## Intermediate Algebra (12th Edition)

$\left( -\dfrac{11}{2},5 \right)$
$\bf{\text{Solution Outline:}}$ To solve the given inequality, $|4x+1| \lt 21 ,$ use the definition of absolute value inequalities. Use the properties of inequalities to isolate the variable.
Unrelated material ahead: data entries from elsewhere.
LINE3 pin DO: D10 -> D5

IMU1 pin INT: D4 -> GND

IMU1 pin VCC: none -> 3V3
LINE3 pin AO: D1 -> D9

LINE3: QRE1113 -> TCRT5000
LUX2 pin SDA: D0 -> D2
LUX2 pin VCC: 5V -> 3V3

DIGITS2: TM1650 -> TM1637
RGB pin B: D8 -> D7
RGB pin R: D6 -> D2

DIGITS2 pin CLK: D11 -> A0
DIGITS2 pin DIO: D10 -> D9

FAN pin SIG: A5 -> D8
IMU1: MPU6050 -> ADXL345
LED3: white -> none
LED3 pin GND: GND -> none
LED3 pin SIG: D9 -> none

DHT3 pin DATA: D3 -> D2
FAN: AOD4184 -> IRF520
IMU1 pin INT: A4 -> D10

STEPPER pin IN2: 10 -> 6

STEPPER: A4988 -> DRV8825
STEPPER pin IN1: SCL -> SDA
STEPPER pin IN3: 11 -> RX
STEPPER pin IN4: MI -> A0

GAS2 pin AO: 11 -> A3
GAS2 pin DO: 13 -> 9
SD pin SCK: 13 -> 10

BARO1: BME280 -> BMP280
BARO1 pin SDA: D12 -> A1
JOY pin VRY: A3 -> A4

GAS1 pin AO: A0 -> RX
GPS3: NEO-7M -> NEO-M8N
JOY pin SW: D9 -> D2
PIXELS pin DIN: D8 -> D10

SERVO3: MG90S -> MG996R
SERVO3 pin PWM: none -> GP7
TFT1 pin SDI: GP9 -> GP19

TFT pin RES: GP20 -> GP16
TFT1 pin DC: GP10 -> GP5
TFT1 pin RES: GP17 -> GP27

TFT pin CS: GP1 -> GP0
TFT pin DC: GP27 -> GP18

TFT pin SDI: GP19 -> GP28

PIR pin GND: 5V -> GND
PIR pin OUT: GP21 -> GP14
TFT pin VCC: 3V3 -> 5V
For the interval notation, use a parenthesis for the symbols $\lt$ or $\gt.$ Use a bracket for the symbols $\le$ or $\ge.$ For graphing inequalities, use a hollowed dot for the symbols $\lt$ or $\gt.$ Use a solid dot for the symbols $\le$ or $\ge.$ $\bf{\text{Solution Details:}}$ Since for any $c\gt0$, $|x|\lt c$ implies $-c\lt x\lt c$ (or $|x|\le c$ implies $-c\le x\le c$), the inequality above is equivalent to \begin{array}{l}\require{cancel} -21 \lt 4x+1 \lt 21 .\end{array} Using the properties of inequality, the inequality above is equivalent to \begin{array}{l}\require{cancel} -21-1 \lt 4x+1-1 \lt 21-1 \\\\ -22 \lt 4x \lt 20 \\\\ -\dfrac{22}{4} \lt \dfrac{4x}{4} \lt \dfrac{20}{4} \\\\ -\dfrac{11}{2} \lt x \lt 5 .\end{array} In interval notation, the solution set is $\left( -\dfrac{11}{2},5 \right) .$ The colored graph is the graph of the solution set.